People are lackadaisical, lethargic and full of sorrow. It seems to happen right around the same time every year, and though we are given plenty of warning, many of us fall victim to this natural contagion each go ’round the sun.
No, it’s not the flu of which I speak.
It’s football withdrawal. No mask or injection can protect us from this annual February fever when the Super Bowl clock ticks all the way down and training camp seems like an unreachable dream.
But fear not, there could be a way to subdue this dastardly disease, this merciless malaise. The cure may be in the form of a rugby ball.

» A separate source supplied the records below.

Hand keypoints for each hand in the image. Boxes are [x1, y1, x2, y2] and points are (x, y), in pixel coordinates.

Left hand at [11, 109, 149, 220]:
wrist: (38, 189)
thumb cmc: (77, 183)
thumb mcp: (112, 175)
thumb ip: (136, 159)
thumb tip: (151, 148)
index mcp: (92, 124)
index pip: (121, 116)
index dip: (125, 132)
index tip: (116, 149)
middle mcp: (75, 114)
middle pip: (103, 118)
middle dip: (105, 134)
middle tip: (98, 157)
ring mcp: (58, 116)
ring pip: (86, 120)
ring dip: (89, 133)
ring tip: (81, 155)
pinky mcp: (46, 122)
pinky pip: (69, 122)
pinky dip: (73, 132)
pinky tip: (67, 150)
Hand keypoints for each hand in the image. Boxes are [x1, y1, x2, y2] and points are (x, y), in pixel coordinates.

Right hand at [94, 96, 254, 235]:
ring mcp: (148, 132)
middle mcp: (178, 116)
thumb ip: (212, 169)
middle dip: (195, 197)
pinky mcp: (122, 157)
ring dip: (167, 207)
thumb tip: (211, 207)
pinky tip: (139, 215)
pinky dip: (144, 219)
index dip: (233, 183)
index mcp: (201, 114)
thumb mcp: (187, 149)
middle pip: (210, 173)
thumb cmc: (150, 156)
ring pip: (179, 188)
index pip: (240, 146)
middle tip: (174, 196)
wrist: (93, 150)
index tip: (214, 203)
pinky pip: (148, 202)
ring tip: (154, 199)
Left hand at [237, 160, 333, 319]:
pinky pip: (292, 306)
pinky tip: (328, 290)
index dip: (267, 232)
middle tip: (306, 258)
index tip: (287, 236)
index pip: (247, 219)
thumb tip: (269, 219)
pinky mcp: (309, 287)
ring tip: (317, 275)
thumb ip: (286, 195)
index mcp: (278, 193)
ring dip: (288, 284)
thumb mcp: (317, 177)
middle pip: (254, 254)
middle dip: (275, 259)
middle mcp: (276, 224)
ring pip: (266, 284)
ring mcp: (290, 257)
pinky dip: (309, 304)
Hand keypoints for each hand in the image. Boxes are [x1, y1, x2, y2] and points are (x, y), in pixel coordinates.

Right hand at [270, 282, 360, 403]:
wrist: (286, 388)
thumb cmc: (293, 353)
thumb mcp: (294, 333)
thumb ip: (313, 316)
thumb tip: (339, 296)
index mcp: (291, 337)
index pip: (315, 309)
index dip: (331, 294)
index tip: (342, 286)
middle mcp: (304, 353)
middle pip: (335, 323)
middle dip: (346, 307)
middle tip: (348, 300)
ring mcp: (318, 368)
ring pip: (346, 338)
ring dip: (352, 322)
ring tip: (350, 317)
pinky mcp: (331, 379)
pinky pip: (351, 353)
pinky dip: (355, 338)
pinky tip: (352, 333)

Angie Smallidge of Kilauea has been trying to get more women to play the sport she loves for the past few years. I first corresponded with Smallidge in 2010 when she asked me to help get the word out to other Kaua’i women that they could join up for some rugby practice with no experience necessary. She had an obvious passion for the game, and wanted more women to enjoy what is typically thought of as a European, Australian and South Pacific male sport.
Not only was she not European, Australian, South Pacific or male, Smallidge also was 75 years old.

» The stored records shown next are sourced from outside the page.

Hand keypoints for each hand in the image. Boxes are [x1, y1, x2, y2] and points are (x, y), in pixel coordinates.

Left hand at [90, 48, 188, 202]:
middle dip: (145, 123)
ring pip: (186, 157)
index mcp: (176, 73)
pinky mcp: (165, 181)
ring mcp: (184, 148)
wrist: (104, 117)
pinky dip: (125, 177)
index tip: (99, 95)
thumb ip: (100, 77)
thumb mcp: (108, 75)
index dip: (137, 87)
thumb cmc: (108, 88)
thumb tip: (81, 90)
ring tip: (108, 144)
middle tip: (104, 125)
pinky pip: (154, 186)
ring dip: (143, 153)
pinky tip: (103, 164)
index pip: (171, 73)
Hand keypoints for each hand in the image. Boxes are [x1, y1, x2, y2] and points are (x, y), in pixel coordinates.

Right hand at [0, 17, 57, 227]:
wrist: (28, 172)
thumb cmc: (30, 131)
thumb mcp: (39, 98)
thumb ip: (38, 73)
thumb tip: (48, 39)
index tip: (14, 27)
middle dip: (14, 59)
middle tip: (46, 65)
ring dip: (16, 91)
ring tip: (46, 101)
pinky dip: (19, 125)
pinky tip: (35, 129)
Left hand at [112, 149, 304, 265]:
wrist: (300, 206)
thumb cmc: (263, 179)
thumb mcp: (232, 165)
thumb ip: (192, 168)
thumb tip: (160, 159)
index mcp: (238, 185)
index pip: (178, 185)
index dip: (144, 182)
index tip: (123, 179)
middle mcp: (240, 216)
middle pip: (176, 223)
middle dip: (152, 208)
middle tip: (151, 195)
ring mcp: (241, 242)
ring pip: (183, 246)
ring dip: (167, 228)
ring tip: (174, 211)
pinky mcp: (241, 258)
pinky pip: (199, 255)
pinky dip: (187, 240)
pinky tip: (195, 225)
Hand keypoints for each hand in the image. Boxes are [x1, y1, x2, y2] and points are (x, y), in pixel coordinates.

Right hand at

Beginning her rugby days in Phoenix at the age of 40, she now continues to toss the ball around with those just learning the game.
“I’m still playing at age 78,” she says. “But I’m trying to focus attention on the young people on the island so that we can get a full team for both the men and women. A Honolulu team will travel here once we get our full side for a game.”
Anyone who wants to learn about the game or is interested in becoming more involved can attend a free clinic that Smallidge will run with Sean Heasley Sunday, Feb. 24, from 10 a.m. to 2 p.m. at Vidinha Stadium.
The pair have teamed up to start Kaua’i on the path to interisland rugby competition, as Heasley notes that both Oahu and Maui already have men’s clubs. On a promotional flier Heasley made to garner interest, he describes rugby as a full-contact sport that combines elements of American football and soccer “but more fun than BOTH.”
While that may be a tough sell in our football-centric society, I have to say that I’m surprised there isn’t much rugby in Hawaii. It’s obviously a very physical sport, which is how we appreciate our football and other contact activities. With other physical activities like traditional martial arts and the more modern mixed martial arts continuing to grow in popularity, rugby could become a different type of physical outlet, and can be played year round.
And while Smallidge may be the exception, rather than the rule, it is a sport that can be played over a number of generations. Smallidge will have her daughter, visiting from Phoenix, in attendance at the rugby clinic, while Sean’s girlfriend, Cecilia, will also be there as part of the Kauai women’s club.
So if you’re feeling down in the dumps with no football on the tube, spend this Sunday afternoon at Vidinha Stadium getting some free rugby training. It just might be the antidote you’ve been searching for.